REQUIRED ACTION: Set down all of the lines below exactly as they are given.

[[ TASK DATA open ]]

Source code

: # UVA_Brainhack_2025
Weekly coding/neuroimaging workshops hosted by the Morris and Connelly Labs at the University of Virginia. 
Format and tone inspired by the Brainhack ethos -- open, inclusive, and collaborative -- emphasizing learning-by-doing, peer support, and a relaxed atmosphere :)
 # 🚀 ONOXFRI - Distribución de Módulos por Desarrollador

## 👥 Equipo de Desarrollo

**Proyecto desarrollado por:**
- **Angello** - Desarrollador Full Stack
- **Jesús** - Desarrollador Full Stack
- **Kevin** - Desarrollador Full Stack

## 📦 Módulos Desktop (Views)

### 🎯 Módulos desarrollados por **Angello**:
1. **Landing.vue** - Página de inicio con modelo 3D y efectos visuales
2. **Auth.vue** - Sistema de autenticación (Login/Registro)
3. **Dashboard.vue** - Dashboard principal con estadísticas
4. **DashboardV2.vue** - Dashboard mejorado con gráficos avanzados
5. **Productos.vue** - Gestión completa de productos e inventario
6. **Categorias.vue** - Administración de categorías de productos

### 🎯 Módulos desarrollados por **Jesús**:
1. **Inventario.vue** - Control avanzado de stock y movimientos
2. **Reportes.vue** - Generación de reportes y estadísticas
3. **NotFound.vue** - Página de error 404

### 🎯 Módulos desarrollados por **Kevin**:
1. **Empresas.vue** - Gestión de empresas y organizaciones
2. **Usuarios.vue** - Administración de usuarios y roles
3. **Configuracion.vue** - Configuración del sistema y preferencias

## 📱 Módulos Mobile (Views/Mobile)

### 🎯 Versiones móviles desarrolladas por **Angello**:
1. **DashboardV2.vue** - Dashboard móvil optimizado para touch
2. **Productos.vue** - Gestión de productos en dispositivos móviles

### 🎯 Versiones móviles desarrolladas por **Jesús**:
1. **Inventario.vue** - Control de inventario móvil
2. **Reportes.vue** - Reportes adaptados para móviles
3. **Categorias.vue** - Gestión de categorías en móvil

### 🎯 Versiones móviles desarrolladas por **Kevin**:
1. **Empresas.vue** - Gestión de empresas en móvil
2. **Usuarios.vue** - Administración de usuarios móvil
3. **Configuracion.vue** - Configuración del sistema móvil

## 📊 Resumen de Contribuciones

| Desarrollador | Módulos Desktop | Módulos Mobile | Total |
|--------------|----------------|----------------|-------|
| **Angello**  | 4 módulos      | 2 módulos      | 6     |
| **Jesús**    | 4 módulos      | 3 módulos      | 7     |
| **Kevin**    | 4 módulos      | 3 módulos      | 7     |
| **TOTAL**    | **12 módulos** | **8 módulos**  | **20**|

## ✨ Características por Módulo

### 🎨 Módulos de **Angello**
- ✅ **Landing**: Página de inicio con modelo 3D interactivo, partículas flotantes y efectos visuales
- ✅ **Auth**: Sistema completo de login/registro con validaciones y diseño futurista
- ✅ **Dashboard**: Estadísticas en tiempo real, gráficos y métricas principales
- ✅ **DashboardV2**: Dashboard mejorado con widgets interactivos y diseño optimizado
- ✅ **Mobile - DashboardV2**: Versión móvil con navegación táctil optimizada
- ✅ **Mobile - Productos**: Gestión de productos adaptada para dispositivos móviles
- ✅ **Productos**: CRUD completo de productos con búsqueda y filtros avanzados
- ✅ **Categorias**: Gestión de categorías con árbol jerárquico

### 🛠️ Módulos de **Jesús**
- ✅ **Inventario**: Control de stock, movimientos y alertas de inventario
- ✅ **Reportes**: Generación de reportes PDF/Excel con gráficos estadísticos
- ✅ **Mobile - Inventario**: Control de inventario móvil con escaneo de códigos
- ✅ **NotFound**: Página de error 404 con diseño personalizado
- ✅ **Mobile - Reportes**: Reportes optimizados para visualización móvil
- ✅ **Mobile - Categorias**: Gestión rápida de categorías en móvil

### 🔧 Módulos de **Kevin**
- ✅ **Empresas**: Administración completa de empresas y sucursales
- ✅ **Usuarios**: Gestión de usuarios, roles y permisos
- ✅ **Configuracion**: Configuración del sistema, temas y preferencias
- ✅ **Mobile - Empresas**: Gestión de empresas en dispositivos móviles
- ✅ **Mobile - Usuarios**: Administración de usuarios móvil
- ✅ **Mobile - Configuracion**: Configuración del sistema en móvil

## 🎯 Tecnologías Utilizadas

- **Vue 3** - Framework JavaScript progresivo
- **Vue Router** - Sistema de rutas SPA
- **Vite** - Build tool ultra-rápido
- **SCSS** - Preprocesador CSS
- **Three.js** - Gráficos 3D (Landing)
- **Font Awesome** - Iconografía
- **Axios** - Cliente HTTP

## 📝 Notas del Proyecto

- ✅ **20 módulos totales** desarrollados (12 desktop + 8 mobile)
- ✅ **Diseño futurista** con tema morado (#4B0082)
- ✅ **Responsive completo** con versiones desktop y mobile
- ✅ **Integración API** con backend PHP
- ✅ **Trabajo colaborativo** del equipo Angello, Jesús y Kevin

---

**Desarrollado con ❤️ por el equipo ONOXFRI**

[[ TASK DATA closed ]]

RESPONSE TO THE TASK:
Source code

: # UVA_Brainhack_2025
Weekly coding/neuroimaging workshops hosted by the Morris and Connelly Labs at the University of Virginia. 
Format and tone inspired by the Brainhack ethos -- open, inclusive, and collaborative -- emphasizing learning-by-doing, peer support, and a relaxed atmosphere :)
 # 🚀 ONOXFRI - Distribución de Módulos por Desarrollador

## 👥 Equipo de Desarrollo

**Proyecto desarrollado por:**
- **Angello** - Desarrollador Full Stack
- **Jesús** - Desarrollador Full Stack
- **Kevin** - Desarrollador Full Stack

## 📦 Módulos Desktop (Views)

### 🎯 Módulos desarrollados por **Angello**:
1. **Landing.vue** - Página de inicio con modelo 3D y efectos visuales
2. **Auth.vue** - Sistema de autenticación (Login/Registro)
3. **Dashboard.vue** - Dashboard principal con estadísticas
4. **DashboardV2.vue** - Dashboard mejorado con gráficos avanzados
5. **Productos.vue** - Gestión completa de productos e inventario
6. **Categorias.vue** - Administración de categorías de productos

### 🎯 Módulos desarrollados por **Jesús**:
1. **Inventario.vue** - Control avanzado de stock y movimientos
2. **Reportes.vue** - Generación de reportes y estadísticas
3. **NotFound.vue** - Página de error 404

### 🎯 Módulos desarrollados por **Kevin**:
1. **Empresas.vue** - Gestión de empresas y organizaciones
2. **Usuarios.vue** - Administración de usuarios y roles
3. **Configuracion.vue** - Configuración del sistema y preferencias

## 📱 Módulos Mobile (Views/Mobile)

### 🎯 Versiones móviles desarrolladas por **Angello**:
1. **DashboardV2.vue** - Dashboard móvil optimizado para touch
2. **Productos.vue** - Gestión de productos en dispositivos móviles

### 🎯 Versiones móviles desarrolladas por **Jesús**:
1. **Inventario.vue** - Control de inventario móvil
2. **Reportes.vue** - Reportes adaptados para móviles
3. **Categorias.vue** - Gestión de categorías en móvil

### 🎯 Versiones móviles desarrolladas por **Kevin**:
1. **Empresas.vue** - Gestión de empresas en móvil
2. **Usuarios.vue** - Administración de usuarios móvil
3. **Configuracion.vue** - Configuración del sistema móvil

## 📊 Resumen de Contribuciones

| Desarrollador | Módulos Desktop | Módulos Mobile | Total |
|--------------|----------------|----------------|-------|
| **Angello**  | 4 módulos      | 2 módulos      | 6     |
| **Jesús**    | 4 módulos      | 3 módulos      | 7     |
| **Kevin**    | 4 módulos      | 3 módulos      | 7     |
| **TOTAL**    | **12 módulos** | **8 módulos**  | **20**|

## ✨ Características por Módulo

### 🎨 Módulos de **Angello**
- ✅ **Landing**: Página de inicio con modelo 3D interactivo, partículas flotantes y efectos visuales
- ✅ **Auth**: Sistema completo de login/registro con validaciones y diseño futurista
- ✅ **Dashboard**: Estadísticas en tiempo real, gráficos y métricas principales
- ✅ **DashboardV2**: Dashboard mejorado con widgets interactivos y diseño optimizado
- ✅ **Mobile - DashboardV2**: Versión móvil con navegación táctil optimizada
- ✅ **Mobile - Productos**: Gestión de productos adaptada para dispositivos móviles
- ✅ **Productos**: CRUD completo de productos con búsqueda y filtros avanzados
- ✅ **Categorias**: Gestión de categorías con árbol jerárquico

### 🛠️ Módulos de **Jesús**
- ✅ **Inventario**: Control de stock, movimientos y alertas de inventario
- ✅ **Reportes**: Generación de reportes PDF/Excel con gráficos estadísticos
- ✅ **Mobile - Inventario**: Control de inventario móvil con escaneo de códigos
- ✅ **NotFound**: Página de error 404 con diseño personalizado
- ✅ **Mobile - Reportes**: Reportes optimizados para visualización móvil
- ✅ **Mobile - Categorias**: Gestión rápida de categorías en móvil

### 🔧 Módulos de **Kevin**
- ✅ **Empresas**: Administración completa de empresas y sucursales
- ✅ **Usuarios**: Gestión de usuarios, roles y permisos
- ✅ **Configuracion**: Configuración del sistema, temas y preferencias
- ✅ **Mobile - Empresas**: Gestión de empresas en dispositivos móviles
- ✅ **Mobile - Usuarios**: Administración de usuarios móvil
- ✅ **Mobile - Configuracion**: Configuración del sistema en móvil

## 🎯 Tecnologías Utilizadas

- **Vue 3** - Framework JavaScript progresivo
- **Vue Router** - Sistema de rutas SPA
- **Vite** - Build tool ultra-rápido
- **SCSS** - Preprocesador CSS
- **Three.js** - Gráficos 3D (Landing)
- **Font Awesome** - Iconografía
- **Axios** - Cliente HTTP

## 📝 Notas del Proyecto

- ✅ **20 módulos totales** desarrollados (12 desktop + 8 mobile)
- ✅ **Diseño futurista** con tema morado (#4B0082)
- ✅ **Responsive completo** con versiones desktop y mobile
- ✅ **Integración API** con backend PHP
- ✅ **Trabajo colaborativo** del equipo Angello, Jesús y Kevin

---

**Desarrollado con ❤️ por el equipo ONOXFRI**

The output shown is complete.